Die ersten Karmelitinnen von Bethlehem. Die selige Mirjam von Abellin ist mit einem Kreuz markiert, sie hat laut dieser Quelle den Standort des Klosters ausgewählt. Sie nahm ebenfalls an einer Karmelgründung in Südindien teil. (Das Foto ist leider etwas unscharf, ich habe es im Museum des Karmels in Betlehem aufgenommen) |
(…) Wir haben
uns so lange bei diesem ersten Kloster aufgehalten [dem Kloster auf dem Ölberg
in Jerusalem], dass wir uns für die Gründung des zweiten kurz fassen müssen.
Als
die ersten Karmelitessen im Oktober 1874 in Jerusalem eintrafen, vermutete wohl
niemand, dass kein Jahr vergehen würde, bis eine zweite Kolonie nachfolgen
würde, um ein zweites Kloster in Angriff zu nehmen. Und doch sollte es so
geschehen. Am 24. September, dem Fest Unserer Lieben Frau von der Erlösung der
Gefangenen, schlossen sich zehn Schwestern aus Pau in einem kleinen Karmel zu
Bethlehem ein, um ganz in der Nähe der Grotte der Geburt des Herrn ihr Leben in
Gebet und Buße für die Bekehrung der Sünder aufzuopfern.
Die Feier der
Besitzergreifung fand in der Geburtsgrotte selbst statt, in Gegenwart von Msgr. Bracco. Dort vor der Krippe des Jesuskindes erzählte der Abbé Bordachar,
welcher vom hochwürdigsten Bischof von Bayonne beauftragt worden war, die
Schwestern nach Bethlehem zu geleiten, die verschiedenen Phasen der Gründung
dieses Klosters.
Zahllose Schwierigkeiten hatten sich von allen Seiten erhoben,
aber die Vorsehung hatte sie alle zu entfernen gewusst. Der heilige Vater
selbst interessierte sich sehr für diese Gründung, und seiner Autorität gelang
es endlich, auch die letzten Hindernisse zu beseitigen. Darauf wendete sich
Abbé Bordachar an die Schwestern, welche in der Grotte knieten, wie einst Maria
hier vor ihrem göttlichen Sohn, und fragte jede einzeln, ob sie bereit sei,
nach dem Beispiel des hier geborenen Sohnes Gottes gehorsam zu sein bis zum Tod
und arm, wie er, ohne auch nur zu besitzen, wohin das Haupt zu legen. Mit Herz
und Mund antworteten die Schwestern: „Ja, mein Vater,“ und Herr Bordachar
erinnerte sie dann an die Sendung, die sie demgemäß zu erfüllen hätten, eine
Sendung des unaufhörlichen Gebetes, des beständigen Opfers, der steten Abtötung
zur Beförderung der größeren Ehre Gottes und zur Rettung unzähliger Seelen.
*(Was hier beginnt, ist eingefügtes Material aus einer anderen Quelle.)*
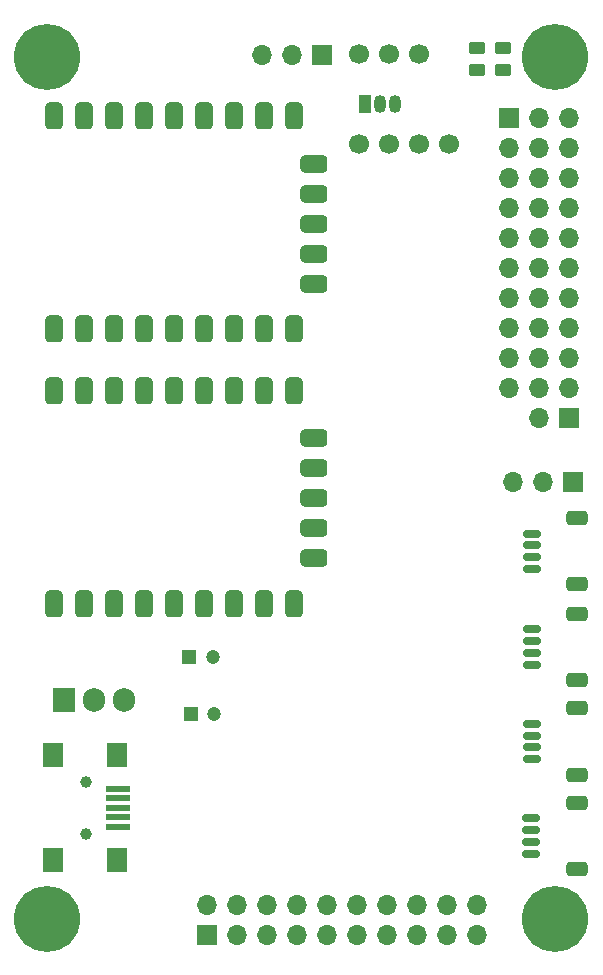
<source format=gbr>
%TF.GenerationSoftware,KiCad,Pcbnew,7.0.10*%
%TF.CreationDate,2024-08-19T10:26:00+10:00*%
%TF.ProjectId,AI4R-SENSORPCB,41493452-2d53-4454-9e53-4f525043422e,rev?*%
%TF.SameCoordinates,Original*%
%TF.FileFunction,Soldermask,Top*%
%TF.FilePolarity,Negative*%
%FSLAX46Y46*%
G04 Gerber Fmt 4.6, Leading zero omitted, Abs format (unit mm)*
G04 Created by KiCad (PCBNEW 7.0.10) date 2024-08-19 10:26:00*
%MOMM*%
%LPD*%
G01*
G04 APERTURE LIST*
G04 Aperture macros list*
%AMRoundRect*
0 Rectangle with rounded corners*
0 $1 Rounding radius*
0 $2 $3 $4 $5 $6 $7 $8 $9 X,Y pos of 4 corners*
0 Add a 4 corners polygon primitive as box body*
4,1,4,$2,$3,$4,$5,$6,$7,$8,$9,$2,$3,0*
0 Add four circle primitives for the rounded corners*
1,1,$1+$1,$2,$3*
1,1,$1+$1,$4,$5*
1,1,$1+$1,$6,$7*
1,1,$1+$1,$8,$9*
0 Add four rect primitives between the rounded corners*
20,1,$1+$1,$2,$3,$4,$5,0*
20,1,$1+$1,$4,$5,$6,$7,0*
20,1,$1+$1,$6,$7,$8,$9,0*
20,1,$1+$1,$8,$9,$2,$3,0*%
G04 Aperture macros list end*
%ADD10RoundRect,0.150000X0.625000X-0.150000X0.625000X0.150000X-0.625000X0.150000X-0.625000X-0.150000X0*%
%ADD11RoundRect,0.250000X0.650000X-0.350000X0.650000X0.350000X-0.650000X0.350000X-0.650000X-0.350000X0*%
%ADD12RoundRect,0.381000X0.381000X-0.762000X0.381000X0.762000X-0.381000X0.762000X-0.381000X-0.762000X0*%
%ADD13RoundRect,0.381000X0.762000X0.381000X-0.762000X0.381000X-0.762000X-0.381000X0.762000X-0.381000X0*%
%ADD14RoundRect,0.381000X-0.381000X0.762000X-0.381000X-0.762000X0.381000X-0.762000X0.381000X0.762000X0*%
%ADD15C,1.000000*%
%ADD16R,2.000000X0.500000*%
%ADD17R,1.700000X2.000000*%
%ADD18C,5.600000*%
%ADD19R,1.200000X1.200000*%
%ADD20C,1.200000*%
%ADD21R,1.700000X1.700000*%
%ADD22O,1.700000X1.700000*%
%ADD23C,1.700000*%
%ADD24RoundRect,0.250000X-0.450000X0.262500X-0.450000X-0.262500X0.450000X-0.262500X0.450000X0.262500X0*%
%ADD25R,1.050000X1.500000*%
%ADD26O,1.050000X1.500000*%
%ADD27O,1.905000X2.000000*%
%ADD28R,1.905000X2.000000*%
G04 APERTURE END LIST*
D10*
%TO.C,J3*%
X56470000Y-83000000D03*
X56470000Y-82000000D03*
X56470000Y-81000000D03*
X56470000Y-80000000D03*
D11*
X60345000Y-84300000D03*
X60345000Y-78700000D03*
%TD*%
D12*
%TO.C,RP2*%
X16030000Y-20575000D03*
X18570000Y-20575000D03*
X21110000Y-20575000D03*
X23650000Y-20575000D03*
X26190000Y-20575000D03*
X28730000Y-20575000D03*
X31270000Y-20575000D03*
X33810000Y-20575000D03*
X36350000Y-20575000D03*
D13*
X38100000Y-24575000D03*
X38100000Y-27115000D03*
X38100000Y-29655000D03*
X38100000Y-32195000D03*
X38100000Y-34735000D03*
D14*
X36350000Y-38575000D03*
X33810000Y-38575000D03*
X31270000Y-38575000D03*
X28730000Y-38575000D03*
X26190000Y-38575000D03*
X23650000Y-38575000D03*
X21110000Y-38575000D03*
X18570000Y-38575000D03*
X16030000Y-38575000D03*
%TD*%
D10*
%TO.C,J4*%
X56500000Y-58900000D03*
X56500000Y-57900000D03*
X56500000Y-56900000D03*
X56500000Y-55900000D03*
D11*
X60375000Y-60200000D03*
X60375000Y-54600000D03*
%TD*%
D15*
%TO.C,J11*%
X18800000Y-76900000D03*
X18800000Y-81300000D03*
D16*
X21500000Y-77500000D03*
X21500000Y-78300000D03*
X21500000Y-79100000D03*
X21500000Y-79900000D03*
X21500000Y-80700000D03*
D17*
X21400000Y-74650000D03*
X15950000Y-74650000D03*
X21400000Y-83550000D03*
X15950000Y-83550000D03*
%TD*%
D18*
%TO.C,H2*%
X58500000Y-15500000D03*
%TD*%
D19*
%TO.C,C2*%
X27500000Y-66300000D03*
D20*
X29500000Y-66300000D03*
%TD*%
D21*
%TO.C,J6*%
X59700000Y-46120000D03*
D22*
X57160000Y-46120000D03*
X59700000Y-43580000D03*
X57160000Y-43580000D03*
X59700000Y-41040000D03*
X57160000Y-41040000D03*
X59700000Y-38500000D03*
X57160000Y-38500000D03*
X59700000Y-35960000D03*
X57160000Y-35960000D03*
X59700000Y-33420000D03*
X57160000Y-33420000D03*
X59700000Y-30880000D03*
X57160000Y-30880000D03*
X59700000Y-28340000D03*
X57160000Y-28340000D03*
X59700000Y-25800000D03*
X57160000Y-25800000D03*
X59700000Y-23260000D03*
X57160000Y-23260000D03*
X59700000Y-20720000D03*
X57160000Y-20720000D03*
%TD*%
D21*
%TO.C,J8*%
X54560000Y-20720000D03*
D22*
X54560000Y-23260000D03*
X54560000Y-25800000D03*
X54560000Y-28340000D03*
X54560000Y-30880000D03*
X54560000Y-33420000D03*
X54560000Y-35960000D03*
X54560000Y-38500000D03*
X54560000Y-41040000D03*
X54560000Y-43580000D03*
%TD*%
D18*
%TO.C,H4*%
X15500000Y-88500000D03*
%TD*%
D12*
%TO.C,RP1*%
X16030000Y-43825000D03*
X18570000Y-43825000D03*
X21110000Y-43825000D03*
X23650000Y-43825000D03*
X26190000Y-43825000D03*
X28730000Y-43825000D03*
X31270000Y-43825000D03*
X33810000Y-43825000D03*
X36350000Y-43825000D03*
D13*
X38100000Y-47825000D03*
X38100000Y-50365000D03*
X38100000Y-52905000D03*
X38100000Y-55445000D03*
X38100000Y-57985000D03*
D14*
X36350000Y-61825000D03*
X33810000Y-61825000D03*
X31270000Y-61825000D03*
X28730000Y-61825000D03*
X26190000Y-61825000D03*
X23650000Y-61825000D03*
X21110000Y-61825000D03*
X18570000Y-61825000D03*
X16030000Y-61825000D03*
%TD*%
D23*
%TO.C,U2*%
X46950000Y-15270000D03*
X44410000Y-15270000D03*
X41870000Y-15270000D03*
X41920000Y-22890000D03*
X44460000Y-22890000D03*
X47000000Y-22890000D03*
X49540000Y-22890000D03*
%TD*%
D10*
%TO.C,J2*%
X56500000Y-75000000D03*
X56500000Y-74000000D03*
X56500000Y-73000000D03*
X56500000Y-72000000D03*
D11*
X60375000Y-76300000D03*
X60375000Y-70700000D03*
%TD*%
D21*
%TO.C,J10*%
X28993500Y-89840000D03*
D22*
X28993500Y-87300000D03*
X31533500Y-89840000D03*
X31533500Y-87300000D03*
X34073500Y-89840000D03*
X34073500Y-87300000D03*
X36613500Y-89840000D03*
X36613500Y-87300000D03*
X39153500Y-89840000D03*
X39153500Y-87300000D03*
X41693500Y-89840000D03*
X41693500Y-87300000D03*
X44233500Y-89840000D03*
X44233500Y-87300000D03*
X46773500Y-89840000D03*
X46773500Y-87300000D03*
X49313500Y-89840000D03*
X49313500Y-87300000D03*
X51853500Y-89840000D03*
X51853500Y-87300000D03*
%TD*%
D24*
%TO.C,R1*%
X51900000Y-14787500D03*
X51900000Y-16612500D03*
%TD*%
D19*
%TO.C,C1*%
X27627401Y-71200000D03*
D20*
X29627401Y-71200000D03*
%TD*%
D25*
%TO.C,Q1*%
X42360000Y-19500000D03*
D26*
X43630000Y-19500000D03*
X44900000Y-19500000D03*
%TD*%
D21*
%TO.C,J7*%
X38725000Y-15400000D03*
D22*
X36185000Y-15400000D03*
X33645000Y-15400000D03*
%TD*%
D27*
%TO.C,U3*%
X21980000Y-70000000D03*
X19440000Y-70000000D03*
D28*
X16900000Y-70000000D03*
%TD*%
D18*
%TO.C,H3*%
X58500000Y-88500000D03*
%TD*%
D10*
%TO.C,J5*%
X56500000Y-67000000D03*
X56500000Y-66000000D03*
X56500000Y-65000000D03*
X56500000Y-64000000D03*
D11*
X60375000Y-68300000D03*
X60375000Y-62700000D03*
%TD*%
D21*
%TO.C,J9*%
X60000000Y-51500000D03*
D22*
X57460000Y-51500000D03*
X54920000Y-51500000D03*
%TD*%
D18*
%TO.C,H1*%
X15500000Y-15500000D03*
%TD*%
D24*
%TO.C,R2*%
X54100000Y-14787500D03*
X54100000Y-16612500D03*
%TD*%
M02*

</source>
Zum Schluss bat er den hochwürdigsten Patriarchen, diese demütigen Töchter der
hl. Theresia, welche der Bischof von Bayonne gleichsam als Vertreterinnen
seiner Diözese zum Heiligtum von Bethlehem gesendet hatte, unter seinen Schutz
und seine Jurisdiktion zu nehmen. Msgr. Bracco erwiderte, dass er sich
glücklich schätze, in so kurzer Zeit zwei Klöster dieses so eifrigen Ordens in
seinem Patriarchat entstehen zu sehen; er hoffe und vertraue, dass auch dieser
neue Karmel für das heilige Land eine reiche Quelle der Gnaden sein werde.
Darauf begab man sich in Prozession zum nahen Klösterlein; eine der Schwestern
trug ein schweres Holzkreuz voran, welches die eingeschlossenen Klosterfrauen
an ihren Beruf und an die zur Erfüllung desselben empfangenen Gnaden erinnern
soll. Der hochwürdigste Patriarch segnete die einzelnen Zellen und
Räumlichkeiten und zuletzt auch die Kapelle. Dann brachte er das heilige
Messopfer dar, und als der liebe Heiland unter den sakramentalen Gestalten auch
von dem neuen Heiligtum Besitz ergriffen hatte, erklärte Msgr. Bracco das
Kloster für begründet und die Klausur bestehend.
Der 24.
September 1875 wird stets ein denkwürdiger und wichtiger Tag für Bethlehem und
ganz Palästina sein, dessen Wirkungen, wir zweifeln nicht daran, schon in naher
Zukunft sich fühlbar machen werden. Wenn in einem Land viel gebetet wird, kann
der liebe Gott ihm seine Gnade nicht versagen.